-------- Original Message --------
Subject: Re: [SWISH-E] Re: libxml2 and non-ascii?
Date: Mon, 22 Nov 2004 11:51:15 +0100
From: Roman Chyla <email@example.com>
thank you for the link - I played with configuration, but I am afraid
the hints from FAQ can't solve my problem in Windows-1250, nor in
Iso-8859-2 encoding when using libxml2 parser.
I tried also "TranslateCharacters" option, but since the UTF is 16 bit I
can not map it to 8bit characters (did I miss something?)
perhaps, there could be a new TranslateCharactersUTF directive for users
with libxml2 and non-8859-2 characters in docs?
Bill Moseley wrote:
> On Fri, Nov 19, 2004 at 06:41:31AM -0800, Roman Chyla wrote:
>>I have noticed, that when I use libxml2 on my indexed files, special
>>characters are stripped off (in my case czech characters)

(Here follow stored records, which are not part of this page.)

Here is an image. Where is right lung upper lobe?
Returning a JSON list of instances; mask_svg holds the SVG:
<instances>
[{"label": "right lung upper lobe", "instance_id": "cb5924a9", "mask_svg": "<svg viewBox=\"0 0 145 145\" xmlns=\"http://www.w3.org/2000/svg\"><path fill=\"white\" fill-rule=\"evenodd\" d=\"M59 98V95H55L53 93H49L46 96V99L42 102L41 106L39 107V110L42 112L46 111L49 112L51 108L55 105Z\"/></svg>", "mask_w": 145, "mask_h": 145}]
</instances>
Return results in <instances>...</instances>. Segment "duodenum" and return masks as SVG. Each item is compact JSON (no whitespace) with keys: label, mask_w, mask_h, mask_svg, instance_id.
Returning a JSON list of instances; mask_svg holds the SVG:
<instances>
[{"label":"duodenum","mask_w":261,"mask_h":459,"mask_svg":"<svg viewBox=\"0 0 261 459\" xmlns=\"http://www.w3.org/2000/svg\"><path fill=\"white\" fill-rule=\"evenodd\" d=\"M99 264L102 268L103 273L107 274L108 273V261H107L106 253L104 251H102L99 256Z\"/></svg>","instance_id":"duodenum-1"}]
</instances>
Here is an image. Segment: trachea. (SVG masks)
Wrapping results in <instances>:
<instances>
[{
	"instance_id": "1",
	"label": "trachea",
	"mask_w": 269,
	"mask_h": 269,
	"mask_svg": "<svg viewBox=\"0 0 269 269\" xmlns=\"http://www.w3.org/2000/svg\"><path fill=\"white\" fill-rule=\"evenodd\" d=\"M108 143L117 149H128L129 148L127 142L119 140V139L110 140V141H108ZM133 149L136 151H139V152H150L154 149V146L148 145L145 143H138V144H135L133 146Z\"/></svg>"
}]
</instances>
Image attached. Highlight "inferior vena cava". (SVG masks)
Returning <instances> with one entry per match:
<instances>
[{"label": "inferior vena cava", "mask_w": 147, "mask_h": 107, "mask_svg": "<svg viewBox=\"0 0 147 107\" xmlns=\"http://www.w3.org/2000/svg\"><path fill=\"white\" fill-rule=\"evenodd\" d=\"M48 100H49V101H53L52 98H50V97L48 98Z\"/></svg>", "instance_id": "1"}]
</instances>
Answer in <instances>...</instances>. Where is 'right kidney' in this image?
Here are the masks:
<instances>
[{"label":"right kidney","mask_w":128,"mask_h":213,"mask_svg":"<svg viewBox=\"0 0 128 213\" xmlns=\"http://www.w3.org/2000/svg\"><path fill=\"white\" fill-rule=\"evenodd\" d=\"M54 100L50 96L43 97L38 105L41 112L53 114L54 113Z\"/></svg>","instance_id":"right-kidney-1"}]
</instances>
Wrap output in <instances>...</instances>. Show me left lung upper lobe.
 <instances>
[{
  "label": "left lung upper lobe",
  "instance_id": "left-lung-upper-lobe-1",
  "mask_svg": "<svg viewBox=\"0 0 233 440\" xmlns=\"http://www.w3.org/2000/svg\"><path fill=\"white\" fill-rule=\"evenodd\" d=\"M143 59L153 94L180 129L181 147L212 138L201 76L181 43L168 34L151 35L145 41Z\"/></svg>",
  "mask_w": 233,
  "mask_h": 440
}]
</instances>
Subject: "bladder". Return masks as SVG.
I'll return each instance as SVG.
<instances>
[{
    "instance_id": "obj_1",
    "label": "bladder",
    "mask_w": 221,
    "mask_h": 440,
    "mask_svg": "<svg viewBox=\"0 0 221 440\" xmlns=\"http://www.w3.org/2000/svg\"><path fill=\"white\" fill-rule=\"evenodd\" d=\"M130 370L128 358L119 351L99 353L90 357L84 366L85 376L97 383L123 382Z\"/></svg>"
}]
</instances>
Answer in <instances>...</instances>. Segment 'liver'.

> Let us know if this doesn't answer your question:
>>Switching to DefaultContents HTML solved that problem - (together with
> The HTML parser is old and broken. But it knows nothing of encodings
> so it will just index 8-bit chars regardless of what they are. But
> that parser does make more mistakes than the libxml2 parser and many
> features are not supported in HTML that are in the HTML2 parser.
Received on Mon Nov 22 04:14:29 2004